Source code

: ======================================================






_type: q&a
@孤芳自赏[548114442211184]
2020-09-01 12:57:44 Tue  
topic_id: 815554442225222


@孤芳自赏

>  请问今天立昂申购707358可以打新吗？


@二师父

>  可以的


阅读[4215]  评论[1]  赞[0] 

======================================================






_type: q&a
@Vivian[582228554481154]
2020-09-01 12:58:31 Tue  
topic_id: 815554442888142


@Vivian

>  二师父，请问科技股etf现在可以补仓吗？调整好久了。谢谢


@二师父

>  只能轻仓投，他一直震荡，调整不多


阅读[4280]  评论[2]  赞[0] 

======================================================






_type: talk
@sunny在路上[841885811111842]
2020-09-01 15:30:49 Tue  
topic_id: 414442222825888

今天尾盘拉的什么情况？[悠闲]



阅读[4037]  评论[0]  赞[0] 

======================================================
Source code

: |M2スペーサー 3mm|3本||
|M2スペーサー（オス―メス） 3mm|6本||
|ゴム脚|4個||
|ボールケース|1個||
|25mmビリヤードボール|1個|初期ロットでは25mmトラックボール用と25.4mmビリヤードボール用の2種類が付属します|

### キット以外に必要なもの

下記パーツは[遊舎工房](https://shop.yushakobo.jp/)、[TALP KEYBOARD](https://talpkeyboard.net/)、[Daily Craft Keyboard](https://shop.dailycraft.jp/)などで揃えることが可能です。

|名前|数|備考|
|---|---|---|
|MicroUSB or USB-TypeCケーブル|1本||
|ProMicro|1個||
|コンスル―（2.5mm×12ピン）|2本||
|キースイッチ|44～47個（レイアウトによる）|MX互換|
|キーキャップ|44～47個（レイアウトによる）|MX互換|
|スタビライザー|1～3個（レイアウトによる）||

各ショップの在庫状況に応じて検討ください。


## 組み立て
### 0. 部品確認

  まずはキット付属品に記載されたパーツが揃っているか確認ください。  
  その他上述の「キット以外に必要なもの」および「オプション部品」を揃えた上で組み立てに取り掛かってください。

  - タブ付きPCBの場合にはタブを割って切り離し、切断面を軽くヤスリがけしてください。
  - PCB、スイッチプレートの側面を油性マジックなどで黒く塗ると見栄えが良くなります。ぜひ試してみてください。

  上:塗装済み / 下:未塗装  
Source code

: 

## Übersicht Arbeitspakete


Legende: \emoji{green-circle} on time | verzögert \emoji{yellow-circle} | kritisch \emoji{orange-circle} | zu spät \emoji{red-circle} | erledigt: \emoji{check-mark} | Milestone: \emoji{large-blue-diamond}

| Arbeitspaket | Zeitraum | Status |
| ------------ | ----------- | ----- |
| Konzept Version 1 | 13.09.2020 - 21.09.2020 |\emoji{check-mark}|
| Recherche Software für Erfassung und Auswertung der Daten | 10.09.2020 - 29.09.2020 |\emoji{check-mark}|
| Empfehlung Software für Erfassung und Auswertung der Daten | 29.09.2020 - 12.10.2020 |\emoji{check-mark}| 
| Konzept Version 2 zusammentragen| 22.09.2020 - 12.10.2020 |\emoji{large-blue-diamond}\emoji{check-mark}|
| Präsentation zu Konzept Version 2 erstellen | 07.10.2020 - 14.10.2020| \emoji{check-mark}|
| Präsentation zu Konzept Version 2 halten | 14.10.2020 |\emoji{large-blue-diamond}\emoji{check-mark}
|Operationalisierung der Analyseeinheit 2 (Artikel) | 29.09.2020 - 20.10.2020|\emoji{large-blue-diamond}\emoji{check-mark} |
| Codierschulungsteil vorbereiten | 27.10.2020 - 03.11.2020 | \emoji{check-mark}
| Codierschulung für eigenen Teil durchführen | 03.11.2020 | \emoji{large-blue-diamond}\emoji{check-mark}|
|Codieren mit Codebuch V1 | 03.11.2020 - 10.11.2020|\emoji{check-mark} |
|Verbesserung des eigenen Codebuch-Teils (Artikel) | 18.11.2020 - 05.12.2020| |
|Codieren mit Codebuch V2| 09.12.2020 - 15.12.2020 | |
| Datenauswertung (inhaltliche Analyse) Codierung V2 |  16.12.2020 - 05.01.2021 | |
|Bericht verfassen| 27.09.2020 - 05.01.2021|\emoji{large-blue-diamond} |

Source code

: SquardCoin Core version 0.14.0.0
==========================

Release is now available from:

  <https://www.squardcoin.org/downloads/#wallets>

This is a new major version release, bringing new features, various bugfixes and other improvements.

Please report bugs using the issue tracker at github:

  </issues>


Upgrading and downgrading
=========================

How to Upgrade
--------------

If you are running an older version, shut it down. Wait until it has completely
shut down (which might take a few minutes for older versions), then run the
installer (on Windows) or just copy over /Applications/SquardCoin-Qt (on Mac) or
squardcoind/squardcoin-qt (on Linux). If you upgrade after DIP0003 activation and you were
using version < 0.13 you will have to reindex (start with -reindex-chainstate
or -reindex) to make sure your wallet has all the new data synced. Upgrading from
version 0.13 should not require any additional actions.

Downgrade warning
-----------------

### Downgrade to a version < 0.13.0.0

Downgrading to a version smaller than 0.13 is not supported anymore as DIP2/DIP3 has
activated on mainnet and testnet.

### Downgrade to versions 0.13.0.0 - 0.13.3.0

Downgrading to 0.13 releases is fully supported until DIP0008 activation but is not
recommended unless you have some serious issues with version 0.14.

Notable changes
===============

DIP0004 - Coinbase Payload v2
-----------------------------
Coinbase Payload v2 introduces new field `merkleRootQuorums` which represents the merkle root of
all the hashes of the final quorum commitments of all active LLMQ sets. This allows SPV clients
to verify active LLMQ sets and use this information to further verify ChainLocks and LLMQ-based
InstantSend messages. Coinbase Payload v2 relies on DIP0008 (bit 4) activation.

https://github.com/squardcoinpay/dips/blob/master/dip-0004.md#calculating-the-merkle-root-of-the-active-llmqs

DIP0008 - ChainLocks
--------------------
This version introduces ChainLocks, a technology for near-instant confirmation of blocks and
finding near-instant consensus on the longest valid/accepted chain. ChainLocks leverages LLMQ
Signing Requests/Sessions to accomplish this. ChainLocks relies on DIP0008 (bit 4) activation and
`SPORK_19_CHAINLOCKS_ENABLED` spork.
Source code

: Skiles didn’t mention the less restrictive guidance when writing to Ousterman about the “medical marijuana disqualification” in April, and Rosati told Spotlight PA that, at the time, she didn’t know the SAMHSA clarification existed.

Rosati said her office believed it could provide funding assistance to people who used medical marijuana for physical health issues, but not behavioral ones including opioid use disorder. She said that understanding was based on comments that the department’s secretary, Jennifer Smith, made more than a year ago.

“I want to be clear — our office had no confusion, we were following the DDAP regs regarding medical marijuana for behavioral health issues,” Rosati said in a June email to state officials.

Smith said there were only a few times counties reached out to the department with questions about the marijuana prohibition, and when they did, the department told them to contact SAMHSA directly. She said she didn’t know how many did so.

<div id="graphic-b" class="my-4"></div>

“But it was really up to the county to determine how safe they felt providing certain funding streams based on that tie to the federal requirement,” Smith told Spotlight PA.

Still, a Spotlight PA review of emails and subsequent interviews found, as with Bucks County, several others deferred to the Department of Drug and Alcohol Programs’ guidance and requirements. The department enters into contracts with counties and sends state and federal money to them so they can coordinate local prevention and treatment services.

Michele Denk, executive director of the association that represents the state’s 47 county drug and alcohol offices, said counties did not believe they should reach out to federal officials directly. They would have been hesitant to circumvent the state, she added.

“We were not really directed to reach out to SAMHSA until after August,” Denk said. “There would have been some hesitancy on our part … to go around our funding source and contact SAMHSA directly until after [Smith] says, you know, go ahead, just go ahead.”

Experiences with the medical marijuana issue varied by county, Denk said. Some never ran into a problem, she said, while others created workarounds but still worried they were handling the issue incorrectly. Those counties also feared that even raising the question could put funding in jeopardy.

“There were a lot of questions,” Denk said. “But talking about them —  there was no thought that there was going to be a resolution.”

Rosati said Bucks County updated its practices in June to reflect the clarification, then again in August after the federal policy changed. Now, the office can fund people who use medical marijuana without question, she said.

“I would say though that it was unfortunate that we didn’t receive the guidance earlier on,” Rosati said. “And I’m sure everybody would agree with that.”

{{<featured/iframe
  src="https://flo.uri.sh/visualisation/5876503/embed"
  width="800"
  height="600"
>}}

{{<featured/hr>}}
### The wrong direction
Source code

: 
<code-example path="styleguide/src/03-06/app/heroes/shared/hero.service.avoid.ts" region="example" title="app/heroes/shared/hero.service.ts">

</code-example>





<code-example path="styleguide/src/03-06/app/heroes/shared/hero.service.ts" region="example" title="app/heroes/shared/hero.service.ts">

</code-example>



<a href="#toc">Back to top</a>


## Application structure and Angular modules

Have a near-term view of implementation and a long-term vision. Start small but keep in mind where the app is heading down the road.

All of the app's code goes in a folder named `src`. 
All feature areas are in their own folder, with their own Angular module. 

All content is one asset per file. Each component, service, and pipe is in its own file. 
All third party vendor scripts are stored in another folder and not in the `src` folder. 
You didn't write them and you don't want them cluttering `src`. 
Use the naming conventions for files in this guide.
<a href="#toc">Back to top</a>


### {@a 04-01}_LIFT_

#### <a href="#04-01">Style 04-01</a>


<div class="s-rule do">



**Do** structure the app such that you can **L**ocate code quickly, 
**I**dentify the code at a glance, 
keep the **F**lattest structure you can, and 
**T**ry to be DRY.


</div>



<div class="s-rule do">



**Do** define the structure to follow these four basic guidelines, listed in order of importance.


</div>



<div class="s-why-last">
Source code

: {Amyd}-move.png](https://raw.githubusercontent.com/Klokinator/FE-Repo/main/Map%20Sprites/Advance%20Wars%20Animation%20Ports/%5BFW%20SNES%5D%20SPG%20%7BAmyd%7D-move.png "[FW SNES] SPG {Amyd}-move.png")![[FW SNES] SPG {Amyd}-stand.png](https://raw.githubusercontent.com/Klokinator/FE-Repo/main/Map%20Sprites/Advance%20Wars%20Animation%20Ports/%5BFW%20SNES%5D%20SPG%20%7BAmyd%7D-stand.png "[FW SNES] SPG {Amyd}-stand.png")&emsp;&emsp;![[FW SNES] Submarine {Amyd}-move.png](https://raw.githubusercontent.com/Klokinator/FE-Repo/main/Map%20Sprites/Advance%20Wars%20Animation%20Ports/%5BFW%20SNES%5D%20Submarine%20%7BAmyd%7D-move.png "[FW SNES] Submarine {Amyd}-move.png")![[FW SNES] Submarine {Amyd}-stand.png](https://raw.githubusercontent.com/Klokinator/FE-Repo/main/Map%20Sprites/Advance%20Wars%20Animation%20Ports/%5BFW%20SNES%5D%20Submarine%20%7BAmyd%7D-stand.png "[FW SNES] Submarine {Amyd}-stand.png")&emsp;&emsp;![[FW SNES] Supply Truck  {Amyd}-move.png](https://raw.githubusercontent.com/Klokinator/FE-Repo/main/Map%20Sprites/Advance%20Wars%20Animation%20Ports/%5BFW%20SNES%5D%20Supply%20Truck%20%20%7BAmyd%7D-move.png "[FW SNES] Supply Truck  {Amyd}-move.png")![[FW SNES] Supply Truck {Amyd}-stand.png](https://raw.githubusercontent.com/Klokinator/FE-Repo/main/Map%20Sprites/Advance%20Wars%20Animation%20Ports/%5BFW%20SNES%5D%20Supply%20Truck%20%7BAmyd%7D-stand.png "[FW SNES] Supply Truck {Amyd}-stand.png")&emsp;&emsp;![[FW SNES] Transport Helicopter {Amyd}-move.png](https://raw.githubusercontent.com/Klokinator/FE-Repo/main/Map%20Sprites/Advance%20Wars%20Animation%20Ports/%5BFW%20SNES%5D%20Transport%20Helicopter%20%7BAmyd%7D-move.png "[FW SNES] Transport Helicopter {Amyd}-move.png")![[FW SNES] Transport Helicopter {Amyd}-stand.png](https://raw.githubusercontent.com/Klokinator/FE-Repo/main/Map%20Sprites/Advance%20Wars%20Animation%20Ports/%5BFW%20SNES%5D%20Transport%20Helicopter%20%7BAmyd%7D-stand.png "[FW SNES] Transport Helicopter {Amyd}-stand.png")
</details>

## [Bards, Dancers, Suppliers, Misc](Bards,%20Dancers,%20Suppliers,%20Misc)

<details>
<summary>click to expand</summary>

> [WORK INSTRUCTION]
The expected output is exactly the lines of the listing above between the line holding "Downgrading to 0.13" and the line holding "This version introduces", inclusive.

> [WORKED SOLUTION]
Downgrading to 0.13 releases is fully supported until DIP0008 activation but is not
recommended unless you have some serious issues with version 0.14.

Notable changes
===============

DIP0004 - Coinbase Payload v2
-----------------------------
Coinbase Payload v2 introduces new field `merkleRootQuorums` which represents the merkle root of
all the hashes of the final quorum commitments of all active LLMQ sets. This allows SPV clients
to verify active LLMQ sets and use this information to further verify ChainLocks and LLMQ-based
InstantSend messages. Coinbase Payload v2 relies on DIP0008 (bit 4) activation.

https://github.com/squardcoinpay/dips/blob/master/dip-0004.md#calculating-the-merkle-root-of-the-active-llmqs

DIP0008 - ChainLocks
--------------------
This version introduces ChainLocks, a technology for near-instant confirmation of blocks and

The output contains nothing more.